Hallo,
Was würde folgende Konstruktion bringen:
Betondecke
1cm Glaswolle (oder ähnliches)
1cm Gipsplatte
1cm Glaswolle
1cm Gipsplatte
1cm Glaswolle
1cm Gipsplatte
1cm Glaswolle
1cm Gipsplatte
Das ist ein klassischer Aufbau Masse-Feder mit zusätzlichen
Dämpfungselementen durch die Glaswolle.
So was wird in der Technik in unendlich vielen Variationen
praktisch verwendet (elastische Motoraufhängung, Radaufhängungen).
http://www.voithturbo.com/vt_de_pua_Ssrasse_duael_pr…
Im Bauwesen ist auch die Trittschalldämmung mit Schwimmestrich
ein Beispiel dafür.
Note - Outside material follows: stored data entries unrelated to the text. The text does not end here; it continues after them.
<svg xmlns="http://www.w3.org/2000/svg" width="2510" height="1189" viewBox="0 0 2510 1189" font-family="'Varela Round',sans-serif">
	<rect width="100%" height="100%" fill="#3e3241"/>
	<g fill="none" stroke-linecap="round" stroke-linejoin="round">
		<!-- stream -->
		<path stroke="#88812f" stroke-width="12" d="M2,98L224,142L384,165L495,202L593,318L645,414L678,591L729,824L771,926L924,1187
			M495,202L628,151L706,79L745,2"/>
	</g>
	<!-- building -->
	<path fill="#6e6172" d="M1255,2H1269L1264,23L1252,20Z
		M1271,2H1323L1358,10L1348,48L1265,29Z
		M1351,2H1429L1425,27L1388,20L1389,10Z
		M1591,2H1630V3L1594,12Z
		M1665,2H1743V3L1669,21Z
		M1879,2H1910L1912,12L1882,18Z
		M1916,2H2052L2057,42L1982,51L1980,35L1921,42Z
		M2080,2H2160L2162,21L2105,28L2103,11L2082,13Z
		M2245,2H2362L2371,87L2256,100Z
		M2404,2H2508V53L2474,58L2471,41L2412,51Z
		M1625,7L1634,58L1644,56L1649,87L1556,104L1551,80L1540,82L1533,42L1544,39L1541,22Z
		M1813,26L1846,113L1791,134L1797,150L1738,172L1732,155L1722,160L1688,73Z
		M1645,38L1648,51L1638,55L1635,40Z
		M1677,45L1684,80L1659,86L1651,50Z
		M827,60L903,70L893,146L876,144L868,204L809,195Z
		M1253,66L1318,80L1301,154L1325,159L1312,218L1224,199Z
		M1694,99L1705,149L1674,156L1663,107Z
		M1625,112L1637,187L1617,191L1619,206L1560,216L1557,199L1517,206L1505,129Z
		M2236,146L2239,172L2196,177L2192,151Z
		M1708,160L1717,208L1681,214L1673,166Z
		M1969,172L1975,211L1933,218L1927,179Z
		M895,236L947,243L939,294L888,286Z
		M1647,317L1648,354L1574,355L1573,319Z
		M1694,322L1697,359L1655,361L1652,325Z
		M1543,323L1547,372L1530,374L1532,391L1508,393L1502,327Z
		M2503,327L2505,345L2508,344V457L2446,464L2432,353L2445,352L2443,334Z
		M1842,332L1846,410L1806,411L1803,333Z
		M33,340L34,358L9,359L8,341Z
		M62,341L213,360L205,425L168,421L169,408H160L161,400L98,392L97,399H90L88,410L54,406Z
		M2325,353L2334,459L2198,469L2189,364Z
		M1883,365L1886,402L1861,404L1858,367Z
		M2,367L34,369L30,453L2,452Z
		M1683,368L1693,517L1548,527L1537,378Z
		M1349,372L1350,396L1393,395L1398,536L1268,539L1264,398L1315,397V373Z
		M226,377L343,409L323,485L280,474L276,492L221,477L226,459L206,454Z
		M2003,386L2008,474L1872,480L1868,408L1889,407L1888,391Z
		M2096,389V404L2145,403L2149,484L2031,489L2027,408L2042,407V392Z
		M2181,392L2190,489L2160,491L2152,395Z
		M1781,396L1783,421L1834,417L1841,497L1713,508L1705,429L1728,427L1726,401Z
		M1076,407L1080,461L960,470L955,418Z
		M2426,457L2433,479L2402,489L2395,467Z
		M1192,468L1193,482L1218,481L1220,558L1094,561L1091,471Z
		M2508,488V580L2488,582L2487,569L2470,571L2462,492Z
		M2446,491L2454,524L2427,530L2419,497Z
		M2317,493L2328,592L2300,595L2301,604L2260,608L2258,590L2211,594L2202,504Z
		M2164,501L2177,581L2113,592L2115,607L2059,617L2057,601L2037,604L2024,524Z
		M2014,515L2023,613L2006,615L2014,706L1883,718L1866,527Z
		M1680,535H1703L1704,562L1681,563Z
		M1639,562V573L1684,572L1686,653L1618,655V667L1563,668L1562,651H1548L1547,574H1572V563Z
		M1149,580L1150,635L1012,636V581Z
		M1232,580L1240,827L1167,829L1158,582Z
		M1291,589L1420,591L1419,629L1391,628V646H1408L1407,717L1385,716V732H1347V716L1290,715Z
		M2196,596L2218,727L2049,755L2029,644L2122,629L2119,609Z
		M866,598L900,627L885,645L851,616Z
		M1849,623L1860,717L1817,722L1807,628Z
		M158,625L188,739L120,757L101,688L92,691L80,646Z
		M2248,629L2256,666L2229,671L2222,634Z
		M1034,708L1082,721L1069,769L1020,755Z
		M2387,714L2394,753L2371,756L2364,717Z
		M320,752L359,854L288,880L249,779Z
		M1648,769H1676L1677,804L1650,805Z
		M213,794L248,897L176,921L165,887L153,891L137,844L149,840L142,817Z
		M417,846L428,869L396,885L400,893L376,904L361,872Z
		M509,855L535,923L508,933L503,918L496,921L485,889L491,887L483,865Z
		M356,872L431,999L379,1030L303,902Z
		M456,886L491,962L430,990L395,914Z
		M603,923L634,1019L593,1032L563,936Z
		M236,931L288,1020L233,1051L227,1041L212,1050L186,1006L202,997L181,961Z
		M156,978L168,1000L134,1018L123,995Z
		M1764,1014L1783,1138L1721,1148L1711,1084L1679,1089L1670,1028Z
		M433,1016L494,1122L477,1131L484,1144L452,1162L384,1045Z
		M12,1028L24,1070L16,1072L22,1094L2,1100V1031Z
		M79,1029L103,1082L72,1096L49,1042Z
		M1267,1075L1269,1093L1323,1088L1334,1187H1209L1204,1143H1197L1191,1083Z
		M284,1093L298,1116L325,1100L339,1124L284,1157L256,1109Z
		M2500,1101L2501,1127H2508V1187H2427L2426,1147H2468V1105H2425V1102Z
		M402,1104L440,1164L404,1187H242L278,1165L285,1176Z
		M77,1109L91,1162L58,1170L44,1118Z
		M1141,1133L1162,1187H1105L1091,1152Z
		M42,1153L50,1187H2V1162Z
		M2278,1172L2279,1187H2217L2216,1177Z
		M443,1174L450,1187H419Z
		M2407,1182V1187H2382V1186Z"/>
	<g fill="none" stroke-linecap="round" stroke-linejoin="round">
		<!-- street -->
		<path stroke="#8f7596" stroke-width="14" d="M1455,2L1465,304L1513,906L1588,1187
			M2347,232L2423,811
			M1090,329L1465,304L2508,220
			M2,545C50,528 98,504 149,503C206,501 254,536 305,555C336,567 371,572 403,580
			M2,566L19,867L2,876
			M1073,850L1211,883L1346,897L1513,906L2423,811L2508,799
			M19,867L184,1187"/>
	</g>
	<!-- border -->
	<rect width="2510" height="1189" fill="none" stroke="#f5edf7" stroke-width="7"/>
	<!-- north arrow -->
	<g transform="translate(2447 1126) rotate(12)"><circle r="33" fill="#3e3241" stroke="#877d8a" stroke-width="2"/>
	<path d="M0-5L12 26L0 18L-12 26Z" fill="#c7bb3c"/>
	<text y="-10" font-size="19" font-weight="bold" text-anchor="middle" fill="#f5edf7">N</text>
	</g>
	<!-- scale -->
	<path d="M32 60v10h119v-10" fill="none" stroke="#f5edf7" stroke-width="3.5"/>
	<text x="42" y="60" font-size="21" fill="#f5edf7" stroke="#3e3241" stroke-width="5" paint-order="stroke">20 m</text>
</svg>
Zwischen massiver Bodenplatte und tragender
Decke kommt ein elastisches Element.
Ob der oben genannte Aufbau mit vielen Lagen in Realität sind macht,
sei dahingestellt, weil damit zwar eine Fläche sehr gut
gedämmt werden kann, aber es nutzt nicht viel, weil Schall auch
auf Umwegen per Körperschall durch Decken und Wände übertragen
wird und dann auch von gegenüberliegenden Wänden und Decken
wieder an die Luft abgegeben wird.
Außerdem müssen die Platten ja mit irgend was festgehalten
werden und diese Konstruktionselemente überbrücken dann teilweise
auch wieder die perfekte Schalldämmung.
Ab 2…3 Lagen wird also kaum noch eine Verbesserung
zu erzielen sein.
Evtl. ist auch Kopplung durch die 1cm Glaswolle großer, als Luft.
Vielleicht sogar weiter gemischt:
Betondecke
1cm Glaswolle (oder ähnliches)
3mm Gummimatte
1cm Gipsplatte
1cm Glaswolle
3mm Gummimatte
1cm Gipsplatte
1cm Glaswolle
3mm Gummimatte
1cm Gipsplatte
1cm Glaswolle
3mm Gummimatte
1cm Gipsplatte
Der Schall müßte hier verschiedene Schichten durchdringen, das
müßte ihn doch recht gut dämpfen? Bei vier Platten gibt es
sicher auch Resonanz. Nehmen Resonanzen eigentlich ab wenn man
mehr Platten ranhängt oder nehmen sie zu?
Bei gleichartigem Aufbau hat jede Platte die gleiche Resonanzfrequenz.
Im ungünstigen Fall wird die Übertragung also nicht gut gedämpft,
weil jede Schicht in Resonanz schwingt.
Die Glaswolle und Gummi können aber dämpfend wirken, so dass
Resonanzüberhöhung wirksam unterdrückt wird.
Wenn man schon so einen sehr aufwendigen Aufbau macht, dann
wäre es zweckmäßig, unterschiedliche Resonanzen einzustellen,
z.B. indem man die Steifigkeit einzelner Platten unterschiedlich
macht (z.B. unterschiedliche Dicke, unterschiedliches Mat. oder
unterschiedliche Konstruktion).
Ansonsten stellt man die Resonanzfreqenz möglichst so ein, dass
sie außerhalb der Anregungsfrequenzen liegt.
Wenn man z.B. massive Betonmauer hat, die Schwingungen überträgt,
dann kann diese auf Grund ihrer Steifigkeit gar nicht Bereich
niedriger Frequenzen schwingen.
Bei Bauphysik kann man auch noch die subjektive Wahrnehmung
einbeziehen. Sehr tiefe Frequenzen (z.B. wenige Hz) nehmen wir
nicht wahr und deshalb stören diese weniger, als Frequenzen
im Bereich optimaler Hörempfindlichkeit (z.B. 200Hz…1kHz).